4.1

Cost of manufacturing ,C(x,y)=$100x^2+100xy+400y^2$ where x is the number of motorbikes and y the number of cars.

$\therefore$ Revenue,R(x,y)=$36,000x+180,000y$

$\therefore$ profit, $\pi$ =$36,000x+180,000y-100x^2-100xy-400y^2$

For $\pi$ max,$\frac{\delta\pi}{\delta x}=36,000-200x-100y=0$

$2x+y=360$ .........................................(1)

$\frac{\delta\pi}{\delta y}=180,000-100x-800y=0$

$x+8y=1800$ ........................................(2)

Using Gaussian elimination to eliminate x;

$(2x+16y)-(2x+y)=3600-360$

$15y=3240$

$y=216$

Putting this value of y in (2)

$x=1800-1728=72$

$\therefore$ for maximum profit, $\pi$ ,no of motorbikes=72 and no of cars=216.

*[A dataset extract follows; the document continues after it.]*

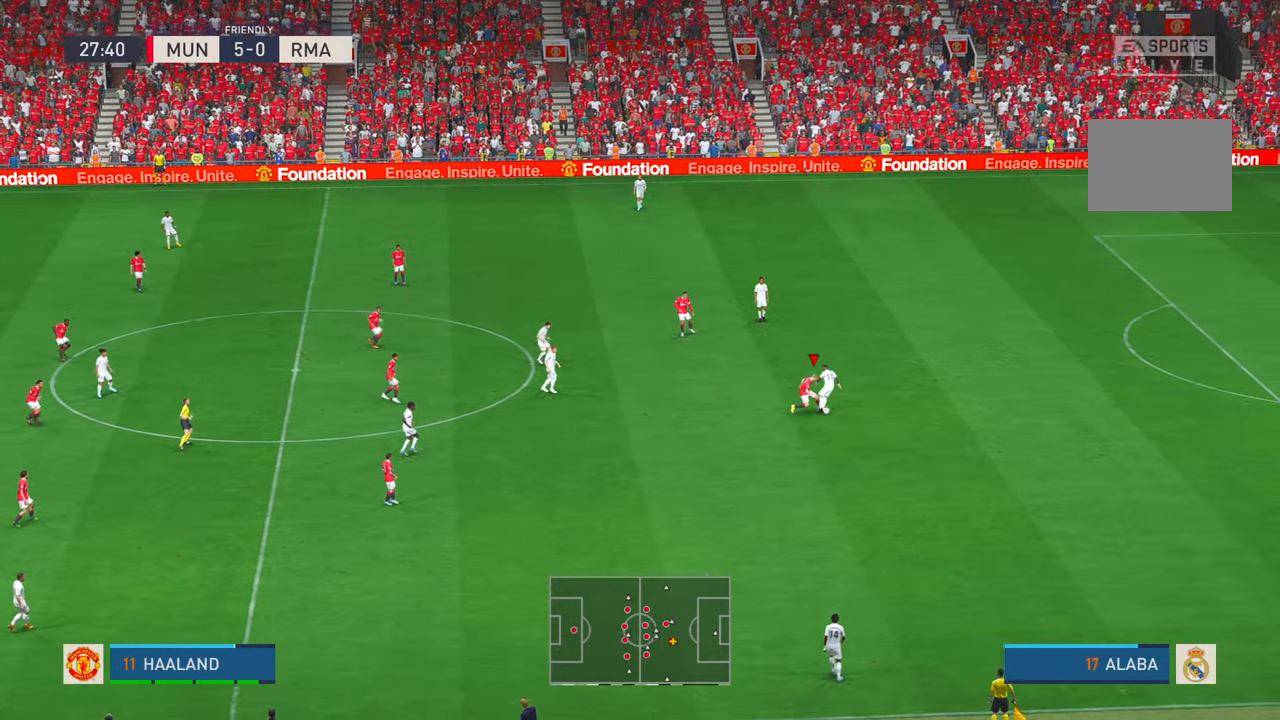
{"dt_ms": 500, "buttons": ["R2"], "left_stick": "right", "right_stick": "center", "events": [[233, "B", "up"], [233, "X", "up"]]}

Maximum profit =36,000(72)+180,000(216)-100(72)$^{2}$ -100(72)(216)-400(216)$^{2}$ =$\$20,736,000$

4.2

$\pi(x,y)=36,000x+180,000y-100x^2-100xy-400y^2$

$\frac{\delta^{2}\pi}{\delta x^{2}}=\frac{\delta}{\delta x}36,000-200x-100y=-200<0$

$\frac{\delta^{2}\pi}{\delta y^{2}}=-800$

$\frac{\delta^{2}\pi}{\delta x\delta y}=-100$

$\frac{\delta^{2}\pi}{\delta y\delta x}=-100$

Hessian, H $\begin{vmatrix} \frac{\delta^{2}\pi}{\delta x^{2}}& \frac{\delta^{2}\pi}{\delta y\delta x} \\ \frac{\delta^{2}\pi}{\delta x\delta y}& \frac{\delta^{2}\pi}{\delta y^{2}} \end{vmatrix}$ =$\begin{vmatrix} -200 & -100 \\ -100 & -800 \end{vmatrix}$

The above solution offers maximum profit.

4.3

To test for functional dependence between the cost and the revenue functions in 4.1 the Jacobian

= $\frac{\delta\ (C, R)}{\delta (x, y)}$ should be zero.

$\frac{\delta\ (C, R)}{\delta (x, y)}=$ $\begin{vmatrix} \frac{\delta C}{\delta x}& \frac{\delta C}{\delta y} \\ \frac{\delta R}{\delta x}& \frac{\delta R}{\delta y} \end{vmatrix}$ =$\begin{vmatrix} 200x+100y & 100x+800y \\ 36,000& 180,000 \end{vmatrix}$

=36000000$x$ +18000000$y$ -3600000$x$ -28800000$y$

=32400000$x$ -10800000$y$

=10800000$(3x-y)$

$\frac{\delta\ (C, R)}{\delta (x, y)}$ =10800000$(3\times72-216)=0$

$\therefore$ cost and revenue functions are functionality dependent.